Renouncing the Fruits

I can feel the cool mornings waning… I’ll miss them when they go. I used to absolutely hate the cold until I trained myself to love it (mindfulness can do anything) and now it’s my favorite to bundle up against the chill and feel a sharp wind on my cheeks while I work and warm up from the inside.

Last fall I planted a few hundred delphiniums into these rows. A big portion of the transplants didn’t make it, so last week I did it again.

Farming is humbling like that.

I’m grateful for the reminder that what happens isn’t up to me—that my hours of labor might be for nothing. Because the work might be for nothing, I have an obligation to be present with the labor itself and to enjoy that, because the labor itself will become the sum of my life.
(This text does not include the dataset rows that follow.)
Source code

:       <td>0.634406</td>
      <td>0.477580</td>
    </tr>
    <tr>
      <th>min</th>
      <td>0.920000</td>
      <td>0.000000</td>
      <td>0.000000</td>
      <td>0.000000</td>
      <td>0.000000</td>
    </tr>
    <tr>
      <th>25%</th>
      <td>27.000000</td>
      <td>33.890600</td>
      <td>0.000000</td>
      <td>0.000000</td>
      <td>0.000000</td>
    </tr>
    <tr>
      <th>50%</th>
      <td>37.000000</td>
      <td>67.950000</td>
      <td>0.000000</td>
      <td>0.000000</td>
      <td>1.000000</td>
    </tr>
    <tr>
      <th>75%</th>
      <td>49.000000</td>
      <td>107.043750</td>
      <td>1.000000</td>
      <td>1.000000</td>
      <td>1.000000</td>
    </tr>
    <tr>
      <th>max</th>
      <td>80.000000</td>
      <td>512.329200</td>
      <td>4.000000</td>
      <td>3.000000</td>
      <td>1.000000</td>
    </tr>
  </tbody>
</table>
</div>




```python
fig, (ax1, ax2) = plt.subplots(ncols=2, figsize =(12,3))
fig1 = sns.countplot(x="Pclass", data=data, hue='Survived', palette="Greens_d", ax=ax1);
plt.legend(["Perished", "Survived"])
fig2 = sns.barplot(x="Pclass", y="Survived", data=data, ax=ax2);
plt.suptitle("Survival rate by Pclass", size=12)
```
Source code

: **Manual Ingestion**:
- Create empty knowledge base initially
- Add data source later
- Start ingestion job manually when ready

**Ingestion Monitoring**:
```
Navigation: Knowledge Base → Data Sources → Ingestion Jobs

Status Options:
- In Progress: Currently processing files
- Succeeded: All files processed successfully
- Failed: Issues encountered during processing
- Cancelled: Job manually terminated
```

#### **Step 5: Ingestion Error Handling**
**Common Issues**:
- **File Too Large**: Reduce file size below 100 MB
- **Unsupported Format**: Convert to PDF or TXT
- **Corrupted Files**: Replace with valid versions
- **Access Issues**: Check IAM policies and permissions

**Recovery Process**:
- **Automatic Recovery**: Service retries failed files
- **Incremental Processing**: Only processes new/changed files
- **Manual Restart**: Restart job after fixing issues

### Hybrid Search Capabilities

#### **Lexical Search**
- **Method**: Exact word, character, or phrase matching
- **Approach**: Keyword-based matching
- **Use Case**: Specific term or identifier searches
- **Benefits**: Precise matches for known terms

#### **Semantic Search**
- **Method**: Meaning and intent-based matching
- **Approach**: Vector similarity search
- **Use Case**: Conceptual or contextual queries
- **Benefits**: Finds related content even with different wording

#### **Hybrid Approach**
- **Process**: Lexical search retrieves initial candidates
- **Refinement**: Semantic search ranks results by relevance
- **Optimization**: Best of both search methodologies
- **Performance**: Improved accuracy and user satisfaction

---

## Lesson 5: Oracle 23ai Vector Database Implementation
The results—whether or not the transplants ultimately survive—don’t belong to me. The act of planting today does. I have an obligation to fully live these moments, all of them, regardless of what might happen and even when I am uncomfortable, because these moments are everything I have.

In the Bhagavad Gita, Krishna instructs Arjuna (the warrior hero of the myth) to “renounce the fruits” of his actions. From Chapter 5:

One who neither hates nor desires the fruits of his activities is known to be always renounced… Though always working, such a man is never entangled… whereas a person who is greedy for the fruits of his labor, becomes entangled.

When we plant, we might hope for a healthy crop as a reward for our hard work. But if we rest everything on the outcome—if we only plant for the hope of the reward and not for the joy of planting itself, we will suffer when at some inevitable point the plants are taken. 

Eventually everything is taken. 

I don’t see that as depressing anymore; I see it as an opportunity to celebrate what’s here right now.

On this day, what was “right here right now” was another few hundred delphinium plugs that needed planting. So I planted them, and I enjoyed the day, and maybe one day soon they’ll reward us with blooms—or not.

Color Therapy

I wore black in New York City—it’s what New Yorkers do. Thank goodness I left the city! Color is pure therapy, and the farm is heaven right now. The ranunculus and anemones are really coming on. 

We harvested and bunched bouquets for Clara’s roadside stand (and weeded and weeded and weeded). Clara dug into her freezers at the end of the day and sent us home with care packages of goodies. I’ve said it before and I’ll say it again: nothing makes me feel wealthier than good food and flowers.